India has expressed its interest in ITER and a willingness to
contribute. The United States will consult with its partners
considering India's participation. The United States will consult
with the other participants in the Generation IV International Forum
with a view toward India's inclusion.
The Prime
Minister conveyed that for his part, India would reciprocally agree
that it would be ready to assume the same responsibilities and
practices and acquire the same benefits and advantages as other
leading countries with advanced nuclear technology, such as the
United States. These responsibilities and practices consist of
identifying and separating civilian and military nuclear facilities
and programs in a phased manner and filing a declaration regarding
its civilians facilities with the International Atomic Energy Agency
(IAEA); taking a decision to place voluntarily its civilian nuclear
facilities under IAEA safeguards; signing and adhering to an
Additional Protocol with respect to civilian nuclear facilities;
continuing India's unilateral moratorium on nuclear testing; working
with the United States for the conclusion of a multilateral Fissile
Material Cut Off Treaty; refraining from transfer of enrichment and
reprocessing technologies to states that do not have them and
supporting international efforts to limit their spread; and ensuring
that the necessary steps have been taken to secure nuclear materials
and technology through comprehensive export control legislation and
through harmonization and adherence to Missile Technology Control
Regime (MTCR) and Nuclear Suppliers Group (NSG) guidelines.
The President
welcomed the Prime Minister's assurance. The two leaders agreed to
establish a working group to undertake on a phased basis in the
months ahead the necessary actions mentioned above to fulfill these
commitments. The President and Prime Minister also agreed that they
would review this progress when the President visits India in 2006.
The two leaders
also reiterated their commitment that their countries would play a
leading role in international efforts to prevent the proliferation
of weapons of mass destruction, including nuclear, chemical,
biological and radiological weapons.
Prime
Minister Manmohan Singh thanks President Bush for the warmth of his
reception and the generosity of his hospitality.

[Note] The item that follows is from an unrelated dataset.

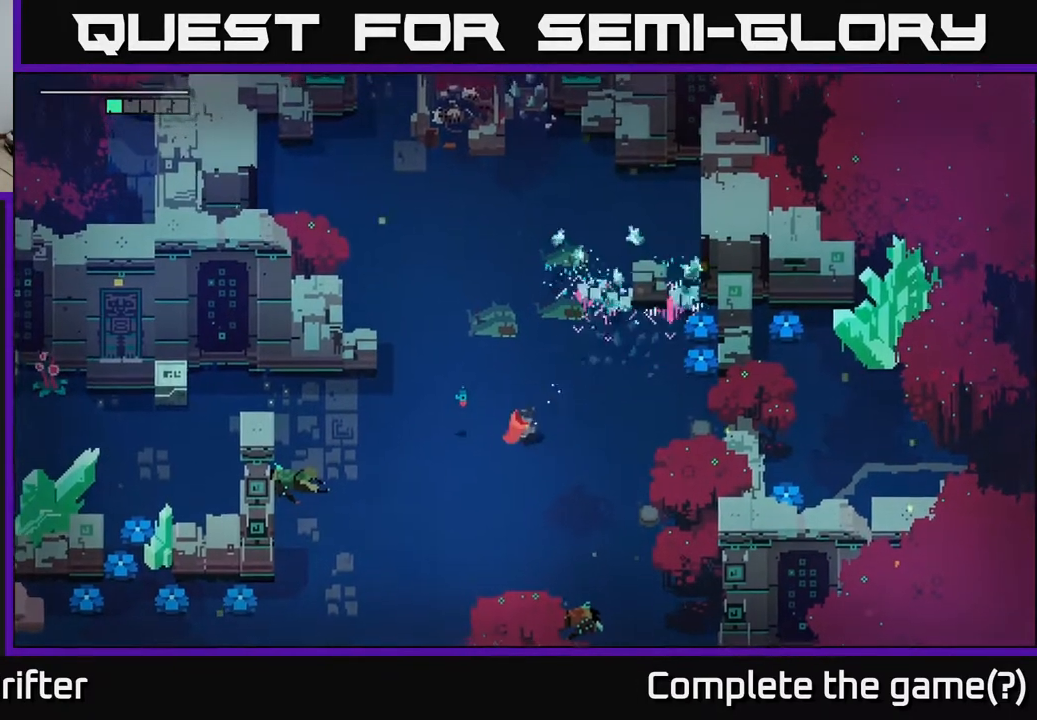
{"buttons": [], "left_stick": "up-right", "right_stick": "center", "events": [[117, "left_stick", "left"], [283, "left_stick", "up-right"]]}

He extends an
invitation to President Bush to visit India at his convenience and
the President accepts that invitation."
Much has been
spoken and written about this historic bilateral Agreement – some
describing it as if India has come out at long last from her
“Nuclear Winter”, others as a “sell-off” and many including a former
AEC Chairman opining that “one has to wait and see if and when these
promises are implemented."
. Patentmatics
August Issue has reproduced a large number of articles and editorial
comments in full from the prominent news papers, essentially to
provide a more or less consolidated historical summary of the sort
of policy issues raised through them for study and future guidance
of seriously interested readers and of potential researchers.
A quick recource to
the history is perhaps not irrelevant. The first Atomic Energy Act
was passed in April 1948 – vesting the GOI with exclusive authority
for all activities relating to the development of atomic energy in
the country. The first Atomic Energy Commission was constituted on
Aug 10,1948 as the apex policy making body for the programme. And a
separate Department of Atomic Energy was created on August 3,1954 in
the direct charge of the Prime Minister in order to ensure complete
autonomy for the Department in matters of staff, construction,
supplies and finance without reference to agencies such as UPSC,
CPWD, DGSD, etc. And most appropriately enough, Dr Homi Bhabha
became the first to head the program in toto, reporting to the then
Prime Minister Jawaharlal Nehru. Inaugurating the Trombay Research
Establishment and the first experimental swimmimg Pool Reactor
PURNIMA on January 20,1957, he said:
“I should like to say on behalf of my
government, I think I can say with some assurance of any future
government in India, that whatever might happen, whatever the
circumstances we shall never use this atomic energy for evil
purposes”.
During the past
five decades, it has been a great saga of persistence against odds
and ingenuity in the absence of help from abroad – thanks to the
most vociferous embargo conditionalities. And yet the DAE has grown
to a veritable premier agency and the great saga has been
exquisitely brought out in “Atomic Energy in India – 50 Years” by C
V sundaram, LV Krishnan and TS Iyengar. “The maturity of an
organisation is revealed from the way it rides over crisis
situations”, to quote Vikram Sarabhai, who took over the reigns
after the demise of Bhabha in a plane crash, and DAE has fulfilled
it superbly indeed! Through its dozen power reactors operating
under optimum conditions of safety and plant load factors and
providing the nation with a “credible nuclear deterrent capability”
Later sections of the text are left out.